**Document section**
_ _ _ _ _ _ _
Count possible binary search trees¶

The goal of the algorithm is to count the number of correct binary search trees that could be created for a given list of continuous element (ie element between 1 and n)¶

2 solutions are proposed¶

The idea of the first solution is a reccurence:¶
1) Initialize the number of correct binary trees for 0 and 1 element (1 possible correct tree for each)¶
2) Use a reccurence with i, based on the fact that a binary tree will have x element on left subtrees and y on right subtrees with x+y=i and for x<i and y<i the number of correct subtrees are know¶
3) Compute for each x, y st x+y=i the number of subtrees as a product and store it for i¶
4) Increment until i=n and return the number of possible correct binary trees for n¶
In [ ]:
# Solution 1
def numTrees(n: int) -> int:
    d = {0:1, 1:1} # initialization of the base cases
    
    # loop from 2 to n (n included)
    for i in range(2, n+1):
        curr = 0 # initialization of the number of tree for i element
        # check the number of correct binary trees for each j as pivot
        for j in range(i):
            curr += d[i-j-1] * d[j] # a given j will split the list of elements in two sublist with j element on one side and i-j-1 on the other side
        d[i] = curr # store the number of possible correct binary trees for i elements
    return(d[n])
The second algorithm will make a reccurence starting from n:¶
1) start with the list of n element and iterate over the values to choose as the current node¶
2) split the list of values in two sublists using the current node as pivot (smaller and greater)¶
3) compute recursively left and right number of possible subtrees by calling itself with respectively list of smaller elements and list of greater elements¶
4) The base case is when no element are left in the list and hence only a None Trees (ie 1 tree) can be created¶
In [ ]:
# Solution 2
def numTrees(n: int) -> int:
    d = dict() # for memoization
    
    # helper will compute the number of possible trees with values between left and right
    def helper(left, right):
        # if the tuplet (left, right) is already in d, returned the stored value
        if (left, right) in d:
            return(d[(left, right)])

        if left > right:
            # if left > right the list of values to add is empty and only 1 None tree can be created
            d[(left, right)] = 1 # store the value
            return 1
        else:
            total_trees = 0
            # loop on i between left and right where i is the current node value
            for i in range(left, right+1):
                number_left_subtrees = helper(left, i-1) # number of possible correct subtrees on left branch
                number_right_subtrees = helper(i+1, right) # number of possible correct subtrees on right branch
                total_trees += number_left_subtrees * number_right_subtrees # add the number of correct subtrees with i a pivot
            d[(left, right)] = total_trees # store the value
            return(total_trees)
    return(helper(1, n))
_ _ _ _ _ _ _
**Dataset records**
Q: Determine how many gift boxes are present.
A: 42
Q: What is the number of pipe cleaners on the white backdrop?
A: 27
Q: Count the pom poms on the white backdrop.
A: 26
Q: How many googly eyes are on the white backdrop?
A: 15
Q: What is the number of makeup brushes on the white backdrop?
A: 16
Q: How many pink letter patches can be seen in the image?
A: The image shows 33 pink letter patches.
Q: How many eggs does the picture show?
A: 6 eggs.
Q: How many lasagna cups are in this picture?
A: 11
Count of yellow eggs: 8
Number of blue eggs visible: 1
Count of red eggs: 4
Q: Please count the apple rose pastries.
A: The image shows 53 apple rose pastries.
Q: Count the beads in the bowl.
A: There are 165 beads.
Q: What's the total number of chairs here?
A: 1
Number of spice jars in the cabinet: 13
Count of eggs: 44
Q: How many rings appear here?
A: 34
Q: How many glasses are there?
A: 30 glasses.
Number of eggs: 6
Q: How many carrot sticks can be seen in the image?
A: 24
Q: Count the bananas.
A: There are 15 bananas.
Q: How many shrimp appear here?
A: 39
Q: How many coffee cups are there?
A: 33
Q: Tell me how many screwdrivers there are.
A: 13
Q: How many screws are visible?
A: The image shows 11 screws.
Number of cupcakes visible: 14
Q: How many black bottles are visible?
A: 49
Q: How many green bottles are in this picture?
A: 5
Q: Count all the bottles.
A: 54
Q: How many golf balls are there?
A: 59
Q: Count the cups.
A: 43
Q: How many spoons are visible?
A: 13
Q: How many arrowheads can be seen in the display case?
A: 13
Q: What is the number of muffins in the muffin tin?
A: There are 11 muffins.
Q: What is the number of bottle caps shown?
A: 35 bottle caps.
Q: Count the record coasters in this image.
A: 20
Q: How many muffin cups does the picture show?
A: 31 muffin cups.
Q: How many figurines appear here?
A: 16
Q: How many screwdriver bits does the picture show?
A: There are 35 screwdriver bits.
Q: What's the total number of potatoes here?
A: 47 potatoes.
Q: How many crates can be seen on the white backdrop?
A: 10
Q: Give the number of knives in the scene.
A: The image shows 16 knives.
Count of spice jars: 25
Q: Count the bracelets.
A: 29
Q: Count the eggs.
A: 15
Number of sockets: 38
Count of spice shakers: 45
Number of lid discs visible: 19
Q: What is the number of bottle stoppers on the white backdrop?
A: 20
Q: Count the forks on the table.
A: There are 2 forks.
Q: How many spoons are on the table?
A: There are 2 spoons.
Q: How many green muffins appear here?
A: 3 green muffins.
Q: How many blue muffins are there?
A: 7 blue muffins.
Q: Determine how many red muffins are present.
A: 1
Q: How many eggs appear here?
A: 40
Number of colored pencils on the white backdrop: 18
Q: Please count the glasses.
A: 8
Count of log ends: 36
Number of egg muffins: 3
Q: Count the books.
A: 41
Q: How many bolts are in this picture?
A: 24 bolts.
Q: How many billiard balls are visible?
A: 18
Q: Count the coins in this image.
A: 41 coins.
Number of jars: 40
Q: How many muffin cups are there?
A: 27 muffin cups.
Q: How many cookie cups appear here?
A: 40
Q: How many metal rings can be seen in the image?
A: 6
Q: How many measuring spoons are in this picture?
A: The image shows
_ _ _ _ _ _ _
**Actions to take**
• A. In the page on counting binary search trees, how many correct trees does the first solution assign to 0 elements and to 1 element when it initializes?
• B. Reproduce the part of the page on counting binary search trees between "# helper will" and "return(d[(left, right)])", inclusive.
The listing has nothing to do with the page on counting binary search trees.

**Solutions to each task**
• A. One correct tree for each.

• B.
# helper will compute the number of possible trees with values between left and right
    def helper(left, right):
        # if the tuplet (left, right) is already in d, returned the stored value
        if (left, right) in d:
            return(d[(left, right)])